■ STUDY TEXT ■
· · · · · · ·
Vitamin B Deficiency
In a general way you can tell how adequate your intake of B vitamins has been by looking at your tongue.” It should be moderate in size, an even pink in color, and smooth around the edges without coating or indentations showing where it has rested against your teeth. The taste buds should be uniformly small and cover the entire surface and edges. If you can find a healthy child, you may see what the normal tongue should look like.
When the B vitamins are undersupplied, many changes take place in this organ. The first change appears to be enlargement of the buds at the front and sides of the tongue. Later these buds become small or even disappear, making the tip and sides smooth, whereas the buds farther back will progressively enlarge. These buds have a fiat appearance, like button mushrooms. As the deficiencies of these vitamins become more severe, clumps of taste buds fuse and grow together, pulling apart from other clumps and thus forming grooves or fissures. The first groove usually forms down the center of the tongue. In a severe B-vitamin deficiency, the tongue may be so cut by grooves and fissures that it looks ‘like a relief map of the Grand Canyon and the surrounding territory or a Hank steak run through a tenderizing machine.
When the deficiencies are still more severe, the taste buds literally disappear. First the tip and edges become smooth and shiny; then the buds disappear progressively from front to back. This extreme condition is found most often in elderly persons whose diets have been inadequate for years; they complain that their food has little flavor. In some cases such tongues are intensely sore. In other cases, persons having extremely abnormal tongues are surprised to find that they differ from normal.
· · · · · · ·
■ DATASET CONTENT ■
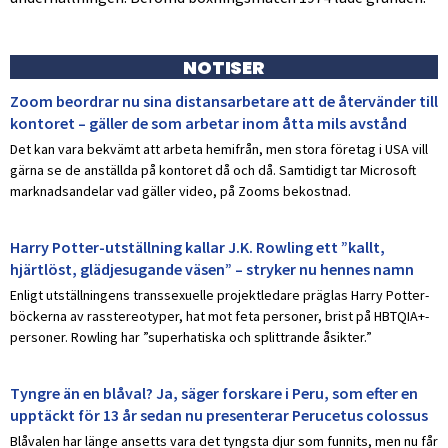
NOTISER
Zoom beordrar nu sina distansarbetare att de återvänder till
kontoret – gäller de som arbetar inom åtta mils avstånd
Det kan vara bekvämt att arbeta hemifrån, men stora företag i USA vill
gärna se de anställda på kontoret då och då. Samtidigt tar Microsoft
marknadsandelar vad gäller video, på Zooms bekostnad.
Harry Potter-utställning kallar J.K. Rowling ett ”kallt,
hjärtlöst, glädjesugande väsen” – stryker nu hennes namn
Enligt utställningens transsexuelle projektledare präglas Harry Potter-
böckerna av rasstereotyper, hat mot feta personer, brist på HBTQIA+-
personer. Rowling har ”superhatiska och splittrande åsikter.”
Tyngre än en blåval? Ja, säger forskare i Peru, som efter en
upptäckt för 13 år sedan nu presenterar Perucetus colossus
Blåvalen har länge ansetts vara det tyngsta djur som funnits, men nu får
· · · · · · ·
Reproduce the part of the vitamin B deficiency text that starts with "Vitamin B Deficiency" and goes on through "should look like.".

Vitamin B Deficiency
In a general way you can tell how adequate your intake of B vitamins has been by looking at your tongue.” It should be moderate in size, an even pink in color, and smooth around the edges without coating or indentations showing where it has rested against your teeth. The taste buds should be uniformly small and cover the entire surface and edges. If you can find a healthy child, you may see what the normal tongue should look like.